Macquarie Bank has been successful in operating this way so far. As the bank grows further, the executives will have to assess whether these strategies can continue to prove adequate. Nevertheless the case demonstrates that participative evolution can be an effective change strategy even in a turbulent environment, at least for a relatively small, highly specialized, and successful niche player such as Macquarie.

Updates from the web-site

Organizational structure and business activities

Macquarie has a non-hierarchical organizational structure, split into six operating groups. The Executive Committee, a central group comprising the Managing Director, Deputy Managing Director, Head of Risk Management, Head of Corporate Affairs and heads of Macquarie's major operating groups, manage the organization as a whole.

Individual businesses operate within Macquarie's operating groups.
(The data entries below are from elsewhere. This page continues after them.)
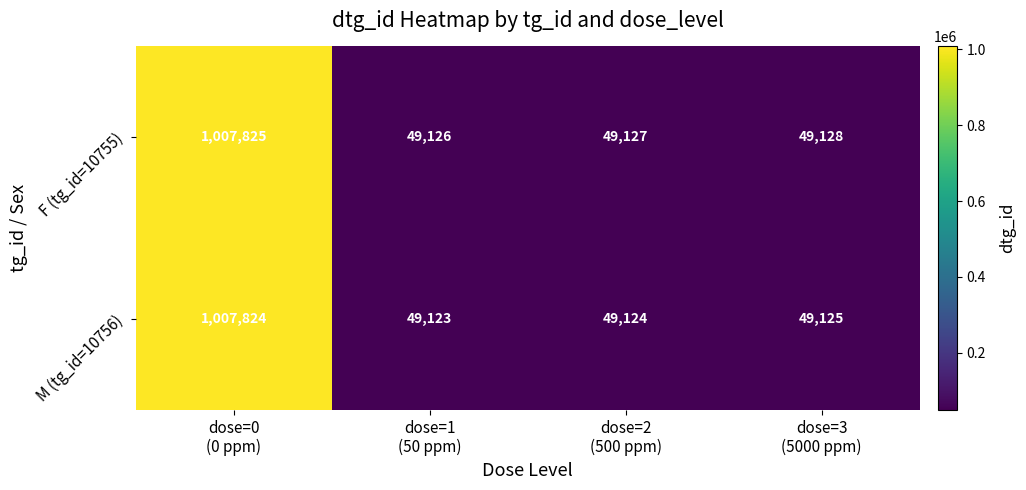

Which series has the largest total across all categories?

F (tg_id=10755)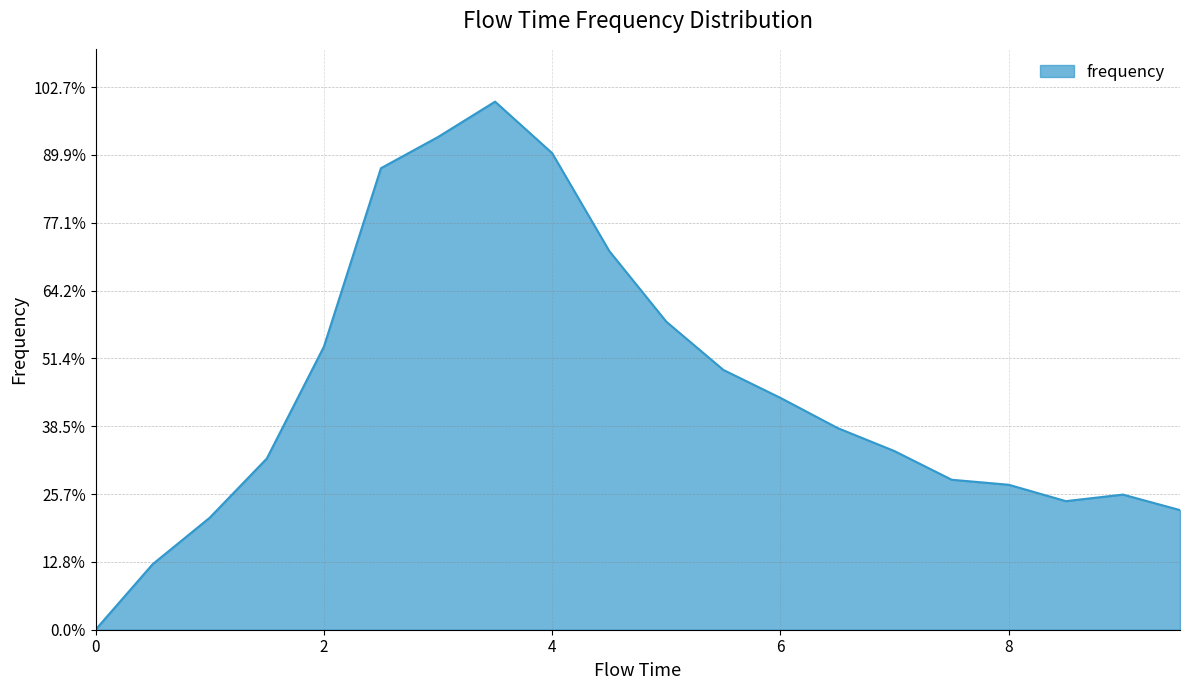

Is this an area chart (filled region under the line)?

Yes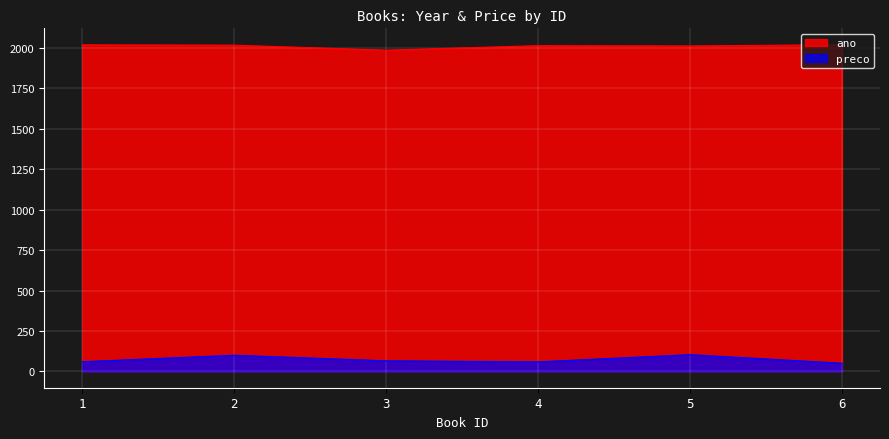

True or false: ano has a value of 2012.0 at 5.

True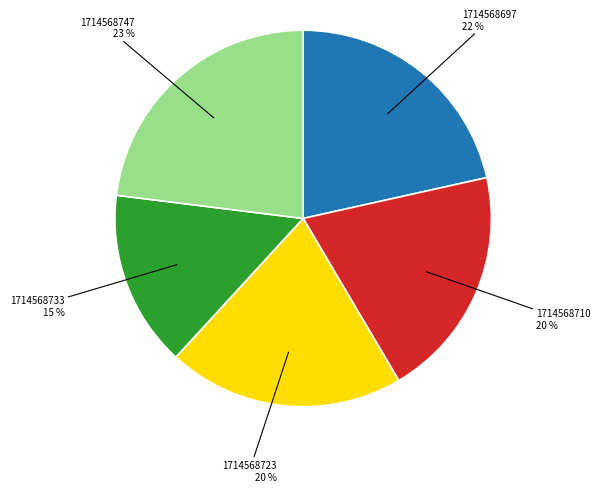

Does any single category account for the majority?

No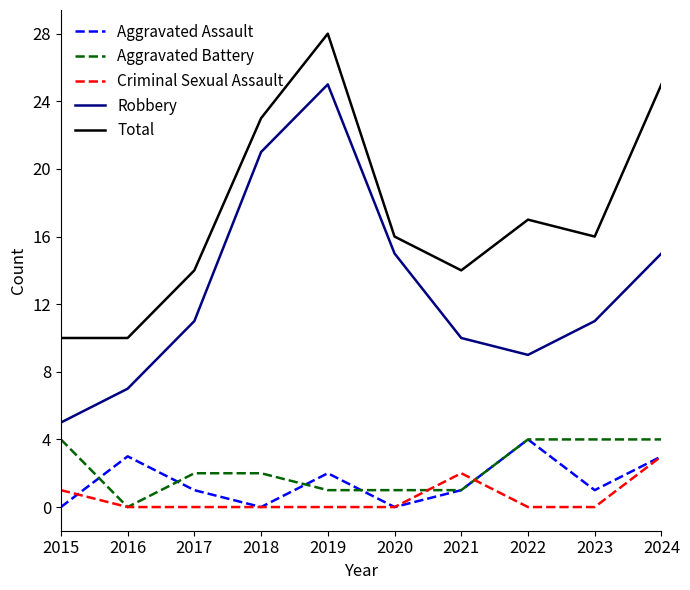

Between 2019 and 2020, which series saw the biggest shift?

Total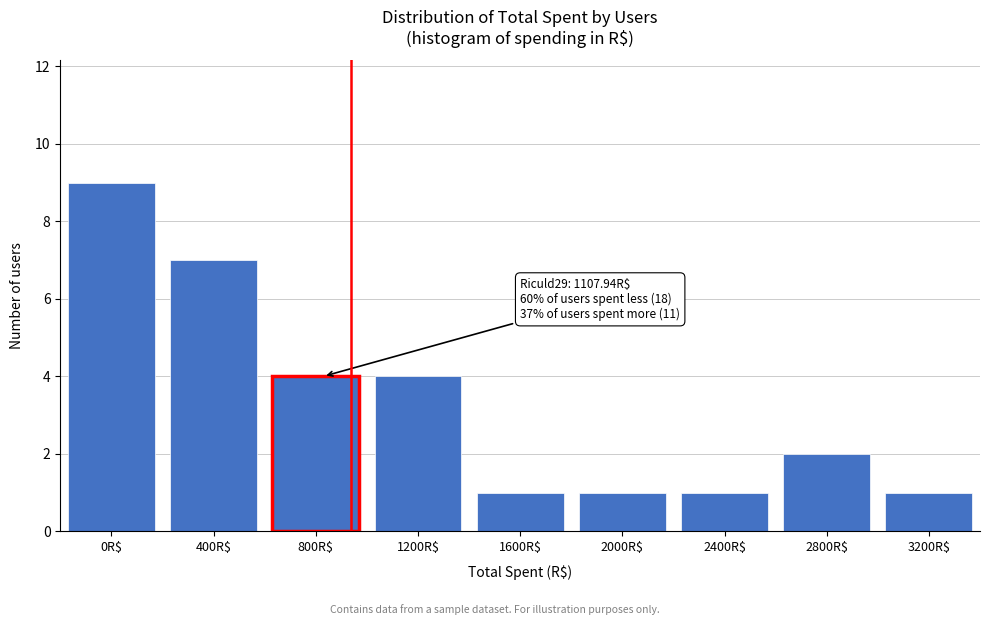

Reading left to right, transcribe all the data shown in this chart.

9	7	4	4	1	1	1	2	1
These businesses work closely together, specializing in defined product or market sectors, and are committed to their client's relationship with the Macquarie group.

Within overall guidelines and a strong risk management framework, the operating groups have substantial discretion in the way they manage their business activities. Great emphasis is placed on a client's relationship with Macquarie as a whole.

Five service groups provide the framework, infrastructure and support that the operating groups require to manage their business. These are the Corporate Services, Financial Management, Group Legal, Market Operations and Technology, and Risk Management Groups.

The present organization structure is as under. Critically evaluate how the present structure can help the Macquarie Bank to sustain in competition.